• What is being asked: Identify every line of the statutory text below that contains the string "具有下列情形之一的", and copy each of those lines in full.

....

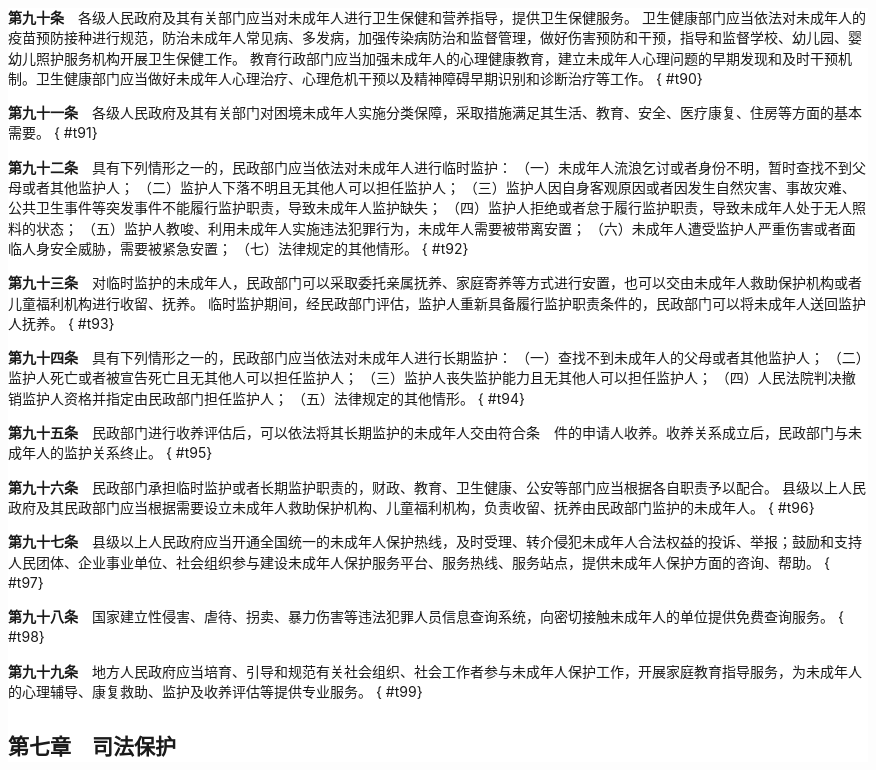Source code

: 
**第九十条**　各级人民政府及其有关部门应当对未成年人进行卫生保健和营养指导，提供卫生保健服务。
卫生健康部门应当依法对未成年人的疫苗预防接种进行规范，防治未成年人常见病、多发病，加强传染病防治和监督管理，做好伤害预防和干预，指导和监督学校、幼儿园、婴幼儿照护服务机构开展卫生保健工作。
教育行政部门应当加强未成年人的心理健康教育，建立未成年人心理问题的早期发现和及时干预机制。卫生健康部门应当做好未成年人心理治疗、心理危机干预以及精神障碍早期识别和诊断治疗等工作。
{ #t90}


**第九十一条**　各级人民政府及其有关部门对困境未成年人实施分类保障，采取措施满足其生活、教育、安全、医疗康复、住房等方面的基本需要。
{ #t91}


**第九十二条**　具有下列情形之一的，民政部门应当依法对未成年人进行临时监护：
（一）未成年人流浪乞讨或者身份不明，暂时查找不到父母或者其他监护人；
（二）监护人下落不明且无其他人可以担任监护人；
（三）监护人因自身客观原因或者因发生自然灾害、事故灾难、公共卫生事件等突发事件不能履行监护职责，导致未成年人监护缺失；
（四）监护人拒绝或者怠于履行监护职责，导致未成年人处于无人照料的状态；
（五）监护人教唆、利用未成年人实施违法犯罪行为，未成年人需要被带离安置；
（六）未成年人遭受监护人严重伤害或者面临人身安全威胁，需要被紧急安置；
（七）法律规定的其他情形。
{ #t92}


**第九十三条**　对临时监护的未成年人，民政部门可以采取委托亲属抚养、家庭寄养等方式进行安置，也可以交由未成年人救助保护机构或者儿童福利机构进行收留、抚养。
临时监护期间，经民政部门评估，监护人重新具备履行监护职责条件的，民政部门可以将未成年人送回监护人抚养。
{ #t93}


**第九十四条**　具有下列情形之一的，民政部门应当依法对未成年人进行长期监护：
（一）查找不到未成年人的父母或者其他监护人；
（二）监护人死亡或者被宣告死亡且无其他人可以担任监护人；
（三）监护人丧失监护能力且无其他人可以担任监护人；
（四）人民法院判决撤销监护人资格并指定由民政部门担任监护人；
（五）法律规定的其他情形。
{ #t94}


**第九十五条**　民政部门进行收养评估后，可以依法将其长期监护的未成年人交由符合条　件的申请人收养。收养关系成立后，民政部门与未成年人的监护关系终止。
{ #t95}


**第九十六条**　民政部门承担临时监护或者长期监护职责的，财政、教育、卫生健康、公安等部门应当根据各自职责予以配合。
县级以上人民政府及其民政部门应当根据需要设立未成年人救助保护机构、儿童福利机构，负责收留、抚养由民政部门监护的未成年人。
{ #t96}


**第九十七条**　县级以上人民政府应当开通全国统一的未成年人保护热线，及时受理、转介侵犯未成年人合法权益的投诉、举报；鼓励和支持人民团体、企业事业单位、社会组织参与建设未成年人保护服务平台、服务热线、服务站点，提供未成年人保护方面的咨询、帮助。
{ #t97}


**第九十八条**　国家建立性侵害、虐待、拐卖、暴力伤害等违法犯罪人员信息查询系统，向密切接触未成年人的单位提供免费查询服务。
{ #t98}


**第九十九条**　地方人民政府应当培育、引导和规范有关社会组织、社会工作者参与未成年人保护工作，开展家庭教育指导服务，为未成年人的心理辅导、康复救助、监护及收养评估等提供专业服务。
{ #t99}


## 第七章　司法保护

....

• Solution:
**第九十二条**　具有下列情形之一的，民政部门应当依法对未成年人进行临时监护：
**第九十四条**　具有下列情形之一的，民政部门应当依法对未成年人进行长期监护：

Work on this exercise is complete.